* DOCUMENT SECTION
Cody Brennfoerder 
June 2026

How odd is it to owe your journey to a bar of soap? It was just another weekend in early
2024 when I was going through my morning routine. There was just one change: I was
out of body wash and had to use a bar of soap. While soaping my chest, I noticed a
lump in my left breast at about 11 o’clock next to my nipple. I knew it was something to
be concerned about, and during an already scheduled doctor’s appointment the
following week, I mentioned it. They examined me and immediately scheduled for me to
have an appointment with the breast center to do an ultrasound/biopsy and
mammogram.
During the ultrasound and biopsy, it was discovered that I had an enlarged lymph node
under my left arm. One of the good things about modern medicine and technology is
that you can see your results online or in an app on your phone. The downside to this is
that sometimes you see your results before the doctor does. I saw the words Ductal
Carcinoma In Situ, and what is worse is the word that was next to this information.
Metastatic.

* DATA FOR REVIEW
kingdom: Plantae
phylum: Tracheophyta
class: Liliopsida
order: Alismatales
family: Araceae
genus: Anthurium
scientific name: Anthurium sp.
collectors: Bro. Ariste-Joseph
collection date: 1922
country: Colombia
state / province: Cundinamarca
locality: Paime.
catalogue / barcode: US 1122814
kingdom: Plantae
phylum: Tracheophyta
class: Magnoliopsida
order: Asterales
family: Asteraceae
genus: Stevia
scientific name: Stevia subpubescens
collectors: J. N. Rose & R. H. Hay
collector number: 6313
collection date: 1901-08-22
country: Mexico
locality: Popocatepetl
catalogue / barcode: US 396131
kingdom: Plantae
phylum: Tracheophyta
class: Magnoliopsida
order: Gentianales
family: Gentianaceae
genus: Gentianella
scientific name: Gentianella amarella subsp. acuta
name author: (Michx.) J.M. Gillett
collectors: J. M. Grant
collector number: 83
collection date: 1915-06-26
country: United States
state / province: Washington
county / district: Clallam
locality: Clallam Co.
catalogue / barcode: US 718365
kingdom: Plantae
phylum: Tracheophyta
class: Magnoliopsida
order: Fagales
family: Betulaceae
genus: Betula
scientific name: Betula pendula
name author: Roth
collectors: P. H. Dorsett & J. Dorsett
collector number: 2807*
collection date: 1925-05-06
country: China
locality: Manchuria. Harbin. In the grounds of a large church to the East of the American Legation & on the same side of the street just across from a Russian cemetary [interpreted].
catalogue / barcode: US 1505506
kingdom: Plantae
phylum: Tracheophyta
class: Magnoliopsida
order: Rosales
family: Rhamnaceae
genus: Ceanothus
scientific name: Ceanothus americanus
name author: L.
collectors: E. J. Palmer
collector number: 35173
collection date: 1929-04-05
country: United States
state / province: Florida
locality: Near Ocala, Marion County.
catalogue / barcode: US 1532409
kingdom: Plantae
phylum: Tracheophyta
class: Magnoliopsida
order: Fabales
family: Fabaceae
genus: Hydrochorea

* ASSIGNMENT 1
Reproduce the personal account word for word, between "During the ultrasound" and "Metastatic.", inclusive.
* ASSIGNMENT 2
Name every medical test or procedure mentioned in the personal account.
The data above is separate from the personal account.

* RESULT 1
During the ultrasound and biopsy, it was discovered that I had an enlarged lymph node
under my left arm. One of the good things about modern medicine and technology is
that you can see your results online or in an app on your phone. The downside to this is
that sometimes you see your results before the doctor does. I saw the words Ductal
Carcinoma In Situ, and what is worse is the word that was next to this information.
Metastatic.

* RESULT 2
Ultrasound, biopsy, mammogram